Adam Goodes (born January 8, 1980, Wallaroo, South Australia, Australia) is an Australian rules football player who was one of the game’s leading scorers. He was named Australian of the Year in 2014.

Goodes’s mother was of Adnyamathanha and Narungga descent, a member of the “stolen generation” of Aboriginal children who were forcibly removed from their families. His father was white, and the young Goodes initially faced insults because of his mixed heritage. His parents split when he was age four, and his mother raised him and his two younger brothers. Goodes began playing Australian rules football while in school, and at age 16 he joined the under-18 club North Ballarat Rebels. Two years later he was drafted by the Sydney Swans of the Australian Football League (AFL). He made his Swans debut in 1999 at age 19 and went on to win the season’s Rising Star Award.

At 6 feet 4 inches (1.94 metres) and 218 pounds (99 kg), Goodes established himself as a solid utility player and one of Sydney’s best scorers.
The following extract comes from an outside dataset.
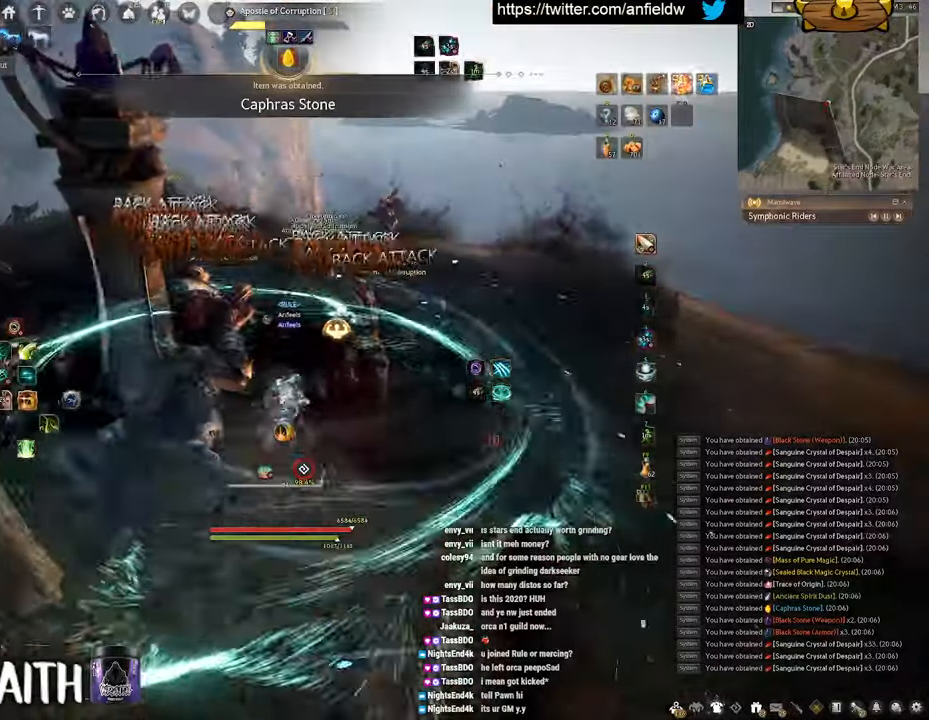
{"keys": ["space"], "mouse": [], "events": [[117, "q", "down"], [200, "mouse_left", "up"], [450, "space", "down"], [467, "q", "up"]]}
In 2003 he was named to the first of four All-Australian teams (the others were in 2006, 2009, and 2011) and was joint recipient of the Brownlow Medal for the home-and-away season’s best and fairest player. In 2004 he struggled with a recurring knee injury, but in 2005 he played well enough to contribute to Sydney’s 8.10 (58)–7.12 (54) Grand Final victory over the West Coast Eagles. That same year he was named to the sport’s Indigenous Team of the Century. The following season he was the sole winner of the Brownlow Medal, becoming the 12th player to take the award more than once. Goodes set a team-appearance record in April 2012 with his 304th game. He suffered an injured quad that season but still scored a goal in the Grand Final as Sydney defeated Hawthorn 14.7 (91)–11.15 (81).

A proud “Adnyamathanha man,” Goodes often spoke out for improved race relations. He became embroiled in a highly publicized incident during Sydney’s Indigenous Round match against Collingwood on May 24, 2013, when a 13-year-old girl in the stands called him an “ape.” Goodes stopped play and demanded that she be ejected. The girl later apologized and admitted that she had not understood the word’s racist connotations, and Goodes publicly urged that the girl not be vilified for what he believed to have been an unwitting slur. However, in 2015 he was subjected to relentless booing during matches, which some speculated was motivated by racism. He took a brief break from play before retiring later that year. In 2019 the AFL and its clubs apologized to Goodes for failing to act when he was subjected to racist abuse.

In January 2014 Goodes was named Australian of the Year for both his efforts to end racism and his work with indigenous-youth community programs, notably the Goodes O’Loughlin (GO) Foundation, which he founded in 2009 with his cousin and former Sydney teammate Michael O’Loughlin. Goodes provided an eloquent account of his life and beliefs in the essay “The Indigenous Game: A Matter of Choice,” which was included in the book The Australian Game of Football (2008).